§ Dataset items:
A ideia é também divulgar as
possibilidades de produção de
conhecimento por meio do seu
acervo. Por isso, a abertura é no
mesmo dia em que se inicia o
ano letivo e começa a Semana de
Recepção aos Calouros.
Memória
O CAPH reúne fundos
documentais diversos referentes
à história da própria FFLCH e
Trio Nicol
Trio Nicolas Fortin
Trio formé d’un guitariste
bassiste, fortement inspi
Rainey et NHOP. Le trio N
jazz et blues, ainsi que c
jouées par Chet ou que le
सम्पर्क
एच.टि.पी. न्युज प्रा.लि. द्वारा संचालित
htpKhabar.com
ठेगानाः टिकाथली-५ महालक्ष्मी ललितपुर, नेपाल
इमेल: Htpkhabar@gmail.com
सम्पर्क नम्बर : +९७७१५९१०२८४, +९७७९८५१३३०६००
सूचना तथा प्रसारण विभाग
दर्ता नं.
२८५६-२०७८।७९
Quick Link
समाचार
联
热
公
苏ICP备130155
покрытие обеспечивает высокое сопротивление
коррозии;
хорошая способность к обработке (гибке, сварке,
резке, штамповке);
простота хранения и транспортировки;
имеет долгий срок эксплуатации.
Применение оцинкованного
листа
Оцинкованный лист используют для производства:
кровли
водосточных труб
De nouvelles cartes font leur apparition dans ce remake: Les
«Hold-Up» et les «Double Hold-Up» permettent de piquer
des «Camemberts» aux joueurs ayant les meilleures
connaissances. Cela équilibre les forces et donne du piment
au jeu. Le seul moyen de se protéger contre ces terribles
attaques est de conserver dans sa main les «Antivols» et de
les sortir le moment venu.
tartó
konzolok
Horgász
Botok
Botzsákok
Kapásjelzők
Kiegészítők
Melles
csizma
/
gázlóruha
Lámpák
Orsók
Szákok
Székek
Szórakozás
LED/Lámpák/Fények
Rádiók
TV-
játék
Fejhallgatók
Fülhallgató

§ Problem description: Could you render every line of the data above as a numbered list, leaving out any blank lines?

§ Solution for this problem:
1. A ideia é também divulgar as
2. possibilidades de produção de
3. conhecimento por meio do seu
4. acervo. Por isso, a abertura é no
5. mesmo dia em que se inicia o
6. ano letivo e começa a Semana de
7. Recepção aos Calouros.
8. Memória
9. O CAPH reúne fundos
10. documentais diversos referentes
11. à história da própria FFLCH e
12. Trio Nicol
13. Trio Nicolas Fortin
14. Trio formé d’un guitariste
15. bassiste, fortement inspi
16. Rainey et NHOP. Le trio N
17. jazz et blues, ainsi que c
18. jouées par Chet ou que le
19. सम्पर्क
20. एच.टि.पी. न्युज प्रा.लि. द्वारा संचालित
21. htpKhabar.com
22. ठेगानाः टिकाथली-५ महालक्ष्मी ललितपुर, नेपाल
23. इमेल: Htpkhabar@gmail.com
24. सम्पर्क नम्बर : +९७७१५९१०२८४, +९७७९८५१३३०६००
25. सूचना तथा प्रसारण विभाग
26. दर्ता नं.
27. २८५६-२०७८।७९
28. Quick Link
29. समाचार
30. 联
31. 热
32. 公
33. 苏ICP备130155
34. покрытие обеспечивает высокое сопротивление
35. коррозии;
36. хорошая способность к обработке (гибке, сварке,
37. резке, штамповке);
38. простота хранения и транспортировки;
39. имеет долгий срок эксплуатации.
40. Применение оцинкованного
41. листа
42. Оцинкованный лист используют для производства:
43. кровли
44. водосточных труб
45. De nouvelles cartes font leur apparition dans ce remake: Les
46. «Hold-Up» et les «Double Hold-Up» permettent de piquer
47. des «Camemberts» aux joueurs ayant les meilleures
48. connaissances. Cela équilibre les forces et donne du piment
49. au jeu. Le seul moyen de se protéger contre ces terribles
50. attaques est de conserver dans sa main les «Antivols» et de
51. les sortir le moment venu.
52. tartó
53. konzolok
54. Horgász
55. Botok
56. Botzsákok
57. Kapásjelzők
58. Kiegészítők
59. Melles
60. csizma
61. /
62. gázlóruha
63. Lámpák
64. Orsók
65. Szákok
66. Székek
67. Szórakozás
68. LED/Lámpák/Fények
69. Rádiók
70. TV-
71. játék
72. Fejhallgatók
73. Fülhallgató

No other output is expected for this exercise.